La evasión
Nadie podría decir que el campo arde o que las ciudades se conmueven ante la irrupción del proletariado que reclama derechos fundamentales, como ocurrió a finales de los años 20 del siglo pasado. Pero de que el subsuelo anda suelto, nadie debería tener la menor duda: se desplaza por las veredas e inunda las plazas y exige salario o simplemente actúa por su cuenta mediante los múltiples sótanos de la informalidad o de plano el crimen menor y mayor, pero siempre organizado. O se va para el Norte con y sin muros y sin prestar atención a las vulgaridades de una no política exterior que se ha reducido a su mínima expresión en una cancillería poblada de vanidades y nostalgias pero despoblada de ideas y auténtica memoria.
Las movilizaciones sociales de los días recientes pueden alarmar a las nuevas cofradías de unas buenas conciencias disfrazadas de liberales e imaginadas aristócratas, pero en su ruido y furia apuntan a la corrosión de un núcleo decisivo de la convivencia que el gobierno no quiere reconocer en su gravedad cancerigena. La desigualdad ha dejado de ser una costumbre porque las garras de la inflación se asoman de nuevo y las promesas de alivio no llevan a ninguna parte. La economía, un cuarto de siglo después de iniciada la marcha por la "gran promesa" de la reforma neoliberal, se presenta vestida de harapos y sin haber resuelto el problema económico fundamental que vuelve a ser la escasez de bienes básicos y elementales para la reproducción de la vida. Y esto no puede afrontarse con salmos estabilizadores y "puntadas" tecnocráticas. Exige un reconocimiento y un diagnostico descarnados y sin concesiones, más que el retintín insufrible de la continuación generacional de las reformas sin fin ni contenido real.
La reciente es una historia de retos no asumidos y de ajustes de cuentas siempre pospuestos, dejando en el aire los temas fundamentales de toda política en verdad democrática. Caer víctimas del formalismo más rudimentario o de un legalismo sin adjetivos, fue la ilusión de un discurso dizque democrático que en realidad buscaba cerrar el paso a todo intento por desplegar la pluralidad política en reclamo distributivo y nivelación social, pero la hora del recuento y no sólo de votos sino social, llegó en julio pasado y la inepcia recurrente y por ello sospechosa del presidente del IFE, de la mano con el por fortuna ex presidente de la Suprema Corte sólo muestran una cosa: el Estado ha sido vaciado de sus precarios compromisos con la regulación social a través de la intervención correctiva o compensadora, y la democracia de los procedimientos minimalistas no puede responder ni encauzar el conflicto de masas, que ahora se resuelve en la disgregación de las comunidades o la opción por la ilegalidad flagrante y desafiante.
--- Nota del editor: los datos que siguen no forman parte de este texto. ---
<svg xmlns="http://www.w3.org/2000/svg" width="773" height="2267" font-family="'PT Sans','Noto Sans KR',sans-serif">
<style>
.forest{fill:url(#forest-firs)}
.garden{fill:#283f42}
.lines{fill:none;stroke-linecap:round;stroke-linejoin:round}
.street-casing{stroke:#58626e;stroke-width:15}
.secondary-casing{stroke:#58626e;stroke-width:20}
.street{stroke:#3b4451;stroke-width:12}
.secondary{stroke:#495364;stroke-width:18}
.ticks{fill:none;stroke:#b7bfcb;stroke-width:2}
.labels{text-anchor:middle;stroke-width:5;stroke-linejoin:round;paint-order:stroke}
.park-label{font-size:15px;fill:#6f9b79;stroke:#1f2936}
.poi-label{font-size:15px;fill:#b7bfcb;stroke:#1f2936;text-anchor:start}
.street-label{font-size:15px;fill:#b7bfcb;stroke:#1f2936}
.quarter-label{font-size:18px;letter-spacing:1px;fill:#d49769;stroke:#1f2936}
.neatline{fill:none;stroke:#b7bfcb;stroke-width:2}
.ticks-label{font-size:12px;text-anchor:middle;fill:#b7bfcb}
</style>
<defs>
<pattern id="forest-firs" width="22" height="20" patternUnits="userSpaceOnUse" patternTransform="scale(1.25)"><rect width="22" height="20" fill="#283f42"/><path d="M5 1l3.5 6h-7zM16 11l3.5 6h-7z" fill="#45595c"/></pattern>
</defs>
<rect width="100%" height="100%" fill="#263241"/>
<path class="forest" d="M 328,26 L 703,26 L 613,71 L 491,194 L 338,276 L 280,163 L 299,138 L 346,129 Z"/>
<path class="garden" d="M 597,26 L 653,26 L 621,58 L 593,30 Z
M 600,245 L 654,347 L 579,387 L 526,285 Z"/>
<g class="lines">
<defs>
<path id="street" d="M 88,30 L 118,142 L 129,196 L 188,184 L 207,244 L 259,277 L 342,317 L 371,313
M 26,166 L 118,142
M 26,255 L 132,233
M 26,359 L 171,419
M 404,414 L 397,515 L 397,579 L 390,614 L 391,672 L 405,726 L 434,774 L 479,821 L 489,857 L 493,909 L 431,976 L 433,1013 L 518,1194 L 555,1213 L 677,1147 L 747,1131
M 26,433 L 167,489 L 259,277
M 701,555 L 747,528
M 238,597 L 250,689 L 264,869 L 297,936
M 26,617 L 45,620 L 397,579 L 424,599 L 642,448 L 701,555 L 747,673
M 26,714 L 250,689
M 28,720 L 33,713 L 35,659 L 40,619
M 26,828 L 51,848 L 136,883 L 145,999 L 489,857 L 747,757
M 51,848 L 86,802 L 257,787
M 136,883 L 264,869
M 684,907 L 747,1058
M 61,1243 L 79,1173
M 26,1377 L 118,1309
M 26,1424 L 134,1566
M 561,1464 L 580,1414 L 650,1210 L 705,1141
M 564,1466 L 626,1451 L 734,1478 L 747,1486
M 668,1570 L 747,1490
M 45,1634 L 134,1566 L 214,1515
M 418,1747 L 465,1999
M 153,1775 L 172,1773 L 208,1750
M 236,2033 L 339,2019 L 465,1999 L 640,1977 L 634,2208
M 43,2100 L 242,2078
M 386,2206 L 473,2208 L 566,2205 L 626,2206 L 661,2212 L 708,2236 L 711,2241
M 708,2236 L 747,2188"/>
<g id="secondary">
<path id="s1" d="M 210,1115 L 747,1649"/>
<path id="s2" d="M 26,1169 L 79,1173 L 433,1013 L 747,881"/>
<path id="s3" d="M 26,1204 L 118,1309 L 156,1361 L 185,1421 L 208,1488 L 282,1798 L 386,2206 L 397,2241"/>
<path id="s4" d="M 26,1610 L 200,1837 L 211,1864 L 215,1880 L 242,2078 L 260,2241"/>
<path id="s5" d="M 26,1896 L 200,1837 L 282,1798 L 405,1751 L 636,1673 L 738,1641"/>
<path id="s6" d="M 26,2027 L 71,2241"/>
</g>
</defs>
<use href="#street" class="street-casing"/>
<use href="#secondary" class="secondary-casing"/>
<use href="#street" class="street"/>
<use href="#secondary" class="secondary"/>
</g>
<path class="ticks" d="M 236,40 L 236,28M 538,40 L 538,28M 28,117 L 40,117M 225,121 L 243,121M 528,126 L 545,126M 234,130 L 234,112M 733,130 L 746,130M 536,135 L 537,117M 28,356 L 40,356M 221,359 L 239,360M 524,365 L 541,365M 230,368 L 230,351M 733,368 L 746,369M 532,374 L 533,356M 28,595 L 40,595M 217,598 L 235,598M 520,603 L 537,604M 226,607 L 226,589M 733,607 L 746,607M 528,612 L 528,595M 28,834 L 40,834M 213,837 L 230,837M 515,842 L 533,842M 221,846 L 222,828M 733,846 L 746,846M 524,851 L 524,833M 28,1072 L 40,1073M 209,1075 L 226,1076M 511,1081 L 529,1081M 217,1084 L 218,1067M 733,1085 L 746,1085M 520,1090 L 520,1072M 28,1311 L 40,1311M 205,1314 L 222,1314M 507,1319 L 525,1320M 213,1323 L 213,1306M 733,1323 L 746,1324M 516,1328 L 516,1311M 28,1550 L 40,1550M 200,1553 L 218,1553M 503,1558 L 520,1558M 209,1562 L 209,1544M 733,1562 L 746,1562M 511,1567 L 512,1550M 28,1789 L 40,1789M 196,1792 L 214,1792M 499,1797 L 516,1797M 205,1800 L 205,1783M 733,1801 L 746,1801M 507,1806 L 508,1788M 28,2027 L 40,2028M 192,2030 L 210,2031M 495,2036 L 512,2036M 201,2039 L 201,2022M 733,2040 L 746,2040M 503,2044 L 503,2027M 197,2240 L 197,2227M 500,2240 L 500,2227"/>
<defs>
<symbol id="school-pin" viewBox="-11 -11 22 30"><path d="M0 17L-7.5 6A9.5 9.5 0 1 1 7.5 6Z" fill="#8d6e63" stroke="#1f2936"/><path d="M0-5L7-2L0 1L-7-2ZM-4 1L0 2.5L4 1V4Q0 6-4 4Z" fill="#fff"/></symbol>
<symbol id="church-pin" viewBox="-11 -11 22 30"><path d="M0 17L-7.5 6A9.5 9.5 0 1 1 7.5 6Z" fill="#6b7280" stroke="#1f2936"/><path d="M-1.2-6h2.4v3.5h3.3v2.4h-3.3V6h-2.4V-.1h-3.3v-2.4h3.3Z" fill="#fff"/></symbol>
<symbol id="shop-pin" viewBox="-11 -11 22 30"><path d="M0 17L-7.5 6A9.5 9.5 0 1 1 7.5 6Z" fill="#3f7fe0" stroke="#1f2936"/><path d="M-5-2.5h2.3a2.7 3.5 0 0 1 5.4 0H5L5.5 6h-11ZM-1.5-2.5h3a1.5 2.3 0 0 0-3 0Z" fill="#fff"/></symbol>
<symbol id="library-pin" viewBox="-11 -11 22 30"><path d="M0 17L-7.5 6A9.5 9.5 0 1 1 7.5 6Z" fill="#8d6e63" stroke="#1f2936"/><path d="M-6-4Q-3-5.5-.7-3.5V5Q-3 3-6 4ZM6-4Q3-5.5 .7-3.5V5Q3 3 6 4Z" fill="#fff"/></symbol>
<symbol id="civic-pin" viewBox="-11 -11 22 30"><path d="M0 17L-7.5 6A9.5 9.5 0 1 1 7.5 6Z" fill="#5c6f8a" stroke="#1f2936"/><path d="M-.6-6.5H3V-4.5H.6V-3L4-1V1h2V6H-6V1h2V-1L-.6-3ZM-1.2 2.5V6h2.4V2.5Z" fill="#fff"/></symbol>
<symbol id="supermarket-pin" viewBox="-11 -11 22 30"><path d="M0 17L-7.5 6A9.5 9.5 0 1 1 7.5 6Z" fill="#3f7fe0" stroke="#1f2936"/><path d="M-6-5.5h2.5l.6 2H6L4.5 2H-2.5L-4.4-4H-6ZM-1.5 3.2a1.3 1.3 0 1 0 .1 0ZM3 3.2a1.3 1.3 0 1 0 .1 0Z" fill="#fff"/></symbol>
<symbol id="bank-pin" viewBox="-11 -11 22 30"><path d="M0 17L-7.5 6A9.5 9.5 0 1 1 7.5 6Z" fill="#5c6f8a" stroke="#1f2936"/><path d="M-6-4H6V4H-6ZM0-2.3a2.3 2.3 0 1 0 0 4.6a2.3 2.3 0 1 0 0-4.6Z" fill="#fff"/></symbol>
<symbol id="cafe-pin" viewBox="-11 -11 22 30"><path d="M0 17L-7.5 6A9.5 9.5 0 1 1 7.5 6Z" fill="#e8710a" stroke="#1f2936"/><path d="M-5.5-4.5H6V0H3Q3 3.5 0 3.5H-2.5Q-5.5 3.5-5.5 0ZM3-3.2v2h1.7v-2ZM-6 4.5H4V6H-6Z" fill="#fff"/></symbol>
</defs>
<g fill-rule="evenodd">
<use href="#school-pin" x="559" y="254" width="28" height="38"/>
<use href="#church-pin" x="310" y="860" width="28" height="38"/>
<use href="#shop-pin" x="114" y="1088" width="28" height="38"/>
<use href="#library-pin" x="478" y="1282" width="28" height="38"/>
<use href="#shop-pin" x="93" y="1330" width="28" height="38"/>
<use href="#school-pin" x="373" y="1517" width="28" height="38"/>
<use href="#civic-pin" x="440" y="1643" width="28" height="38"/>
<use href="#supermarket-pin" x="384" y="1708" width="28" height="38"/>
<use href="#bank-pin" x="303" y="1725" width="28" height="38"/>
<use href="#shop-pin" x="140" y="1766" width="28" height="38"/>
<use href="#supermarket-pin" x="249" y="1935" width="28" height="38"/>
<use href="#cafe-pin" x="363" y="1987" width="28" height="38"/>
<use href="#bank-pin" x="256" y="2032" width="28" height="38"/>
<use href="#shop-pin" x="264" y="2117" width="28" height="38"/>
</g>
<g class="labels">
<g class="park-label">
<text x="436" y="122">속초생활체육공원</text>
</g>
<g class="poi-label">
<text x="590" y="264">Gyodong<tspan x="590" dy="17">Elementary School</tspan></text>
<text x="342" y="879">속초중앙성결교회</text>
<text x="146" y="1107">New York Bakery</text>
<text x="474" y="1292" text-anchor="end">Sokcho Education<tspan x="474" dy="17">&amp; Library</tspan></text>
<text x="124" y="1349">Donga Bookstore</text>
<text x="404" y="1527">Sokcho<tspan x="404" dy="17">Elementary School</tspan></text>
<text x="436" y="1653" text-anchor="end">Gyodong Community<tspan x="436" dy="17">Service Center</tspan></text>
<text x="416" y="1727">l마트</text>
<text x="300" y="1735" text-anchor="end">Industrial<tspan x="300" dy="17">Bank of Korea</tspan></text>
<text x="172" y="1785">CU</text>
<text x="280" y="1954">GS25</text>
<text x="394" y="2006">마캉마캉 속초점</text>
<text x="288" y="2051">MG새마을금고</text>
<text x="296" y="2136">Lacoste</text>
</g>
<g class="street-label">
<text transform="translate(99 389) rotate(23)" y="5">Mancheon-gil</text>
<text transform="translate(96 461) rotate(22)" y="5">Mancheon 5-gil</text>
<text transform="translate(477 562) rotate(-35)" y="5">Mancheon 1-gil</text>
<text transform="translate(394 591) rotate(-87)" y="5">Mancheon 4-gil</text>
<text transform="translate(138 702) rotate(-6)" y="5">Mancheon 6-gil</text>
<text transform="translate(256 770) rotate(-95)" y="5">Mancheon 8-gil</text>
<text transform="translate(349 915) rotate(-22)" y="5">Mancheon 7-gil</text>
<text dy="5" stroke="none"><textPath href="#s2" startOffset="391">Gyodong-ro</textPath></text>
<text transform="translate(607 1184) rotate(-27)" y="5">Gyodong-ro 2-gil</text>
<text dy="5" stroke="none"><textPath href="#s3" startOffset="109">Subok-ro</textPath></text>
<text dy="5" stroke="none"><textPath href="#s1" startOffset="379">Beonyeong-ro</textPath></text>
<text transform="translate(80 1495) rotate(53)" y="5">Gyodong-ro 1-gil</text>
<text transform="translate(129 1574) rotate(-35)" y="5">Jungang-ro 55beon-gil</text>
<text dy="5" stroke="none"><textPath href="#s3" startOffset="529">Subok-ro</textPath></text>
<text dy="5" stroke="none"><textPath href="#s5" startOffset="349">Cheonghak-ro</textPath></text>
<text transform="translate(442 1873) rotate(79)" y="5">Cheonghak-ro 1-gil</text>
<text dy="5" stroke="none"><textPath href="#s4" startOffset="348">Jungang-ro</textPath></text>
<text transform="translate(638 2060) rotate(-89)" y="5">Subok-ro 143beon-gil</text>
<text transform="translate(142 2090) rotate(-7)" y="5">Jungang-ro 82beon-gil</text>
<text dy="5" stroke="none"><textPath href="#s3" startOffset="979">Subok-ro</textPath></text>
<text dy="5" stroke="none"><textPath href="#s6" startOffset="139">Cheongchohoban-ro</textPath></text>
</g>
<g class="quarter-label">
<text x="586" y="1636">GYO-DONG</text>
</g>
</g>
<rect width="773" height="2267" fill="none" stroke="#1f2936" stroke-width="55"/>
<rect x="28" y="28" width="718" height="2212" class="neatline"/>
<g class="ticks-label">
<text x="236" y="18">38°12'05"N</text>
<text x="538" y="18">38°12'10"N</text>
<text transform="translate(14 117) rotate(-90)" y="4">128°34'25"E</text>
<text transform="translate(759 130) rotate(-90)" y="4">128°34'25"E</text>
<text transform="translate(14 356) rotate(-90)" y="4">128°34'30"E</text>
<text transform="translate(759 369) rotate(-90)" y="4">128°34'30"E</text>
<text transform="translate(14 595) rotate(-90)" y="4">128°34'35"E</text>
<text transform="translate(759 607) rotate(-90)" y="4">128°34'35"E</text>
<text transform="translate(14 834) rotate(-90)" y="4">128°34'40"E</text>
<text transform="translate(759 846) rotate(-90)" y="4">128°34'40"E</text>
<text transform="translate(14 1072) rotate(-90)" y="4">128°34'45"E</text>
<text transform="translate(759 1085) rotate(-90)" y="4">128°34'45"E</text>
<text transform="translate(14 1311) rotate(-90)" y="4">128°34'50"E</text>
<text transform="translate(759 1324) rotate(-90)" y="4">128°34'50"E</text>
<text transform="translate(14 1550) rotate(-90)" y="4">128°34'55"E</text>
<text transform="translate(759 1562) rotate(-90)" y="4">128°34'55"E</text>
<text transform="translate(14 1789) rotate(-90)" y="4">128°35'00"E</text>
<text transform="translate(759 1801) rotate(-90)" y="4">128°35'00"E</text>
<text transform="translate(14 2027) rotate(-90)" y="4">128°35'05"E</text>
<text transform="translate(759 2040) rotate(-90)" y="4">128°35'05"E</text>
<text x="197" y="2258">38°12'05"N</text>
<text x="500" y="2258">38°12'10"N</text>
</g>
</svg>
Las componendas bajo cuerda o el discurso de buenos componedores oficiosos no pueden enmendar las rupturas causadas por la imposición politica del año pasado, y las fantasías minoritarias sobre la posible emergencia de una democracia de señoritos y señoritas bien portados se estrellan pronto en el muro de sus propias falacias. Antes, se hablaba con desprecio de "los zapatistas", "las liebres blancas" o de los facinerosos colonos y ex bandidos que acompañaban al abigeo Francisco Villa. Hasta que tomaron la ciudad de México y las buenas familias empezaron a pensar en matrimonios de conveniencia, todo bajo el buen cuidado de la clerecía que no se resignaba al triunfo eminente de la secularización sembrada por los grandes de la Reforma Liberal del siglo XIX.
Reditar este lenguaje lamentable e indigno de la cultura y la modernidad a pesar de todo logradas, y resumirlo todo en el "lopezobradorismo" plebeyo y nada menos que mendaz, sólo nos recuerda aquello de que lo que una vez fue tragedia, al repetirse, no tiene más destino que la farsa o la mala comedia. Imponer sobre la imposición política una faramalla oligárquica no tiene otro destino que la final descomposición del Estado nacional y la redición, esta sí trágica y dolorosa, de los escenarios de disgregación regional y comunitaria que acompañaron nuestra historia por décadas.
Por ello, la reforma del Estado que buscan de nuevo partidos y legisladores tiene que arrancar de un claro y tajante rechazo a esta evasión de la realidad disfrazada de normalización democrática o de ilusoria estabilización económica. La historia de los retos no asumidos debe terminar, para dar paso a una de transparencia de fondo, que para volverse cemento real de una democracia creíble requiere con urgencia de una efectiva confrontación con una realidad devastada y empantanada. De otra forma, el autoengaño volverá por sus fueros y la cosa se pondrá cada vez más grave.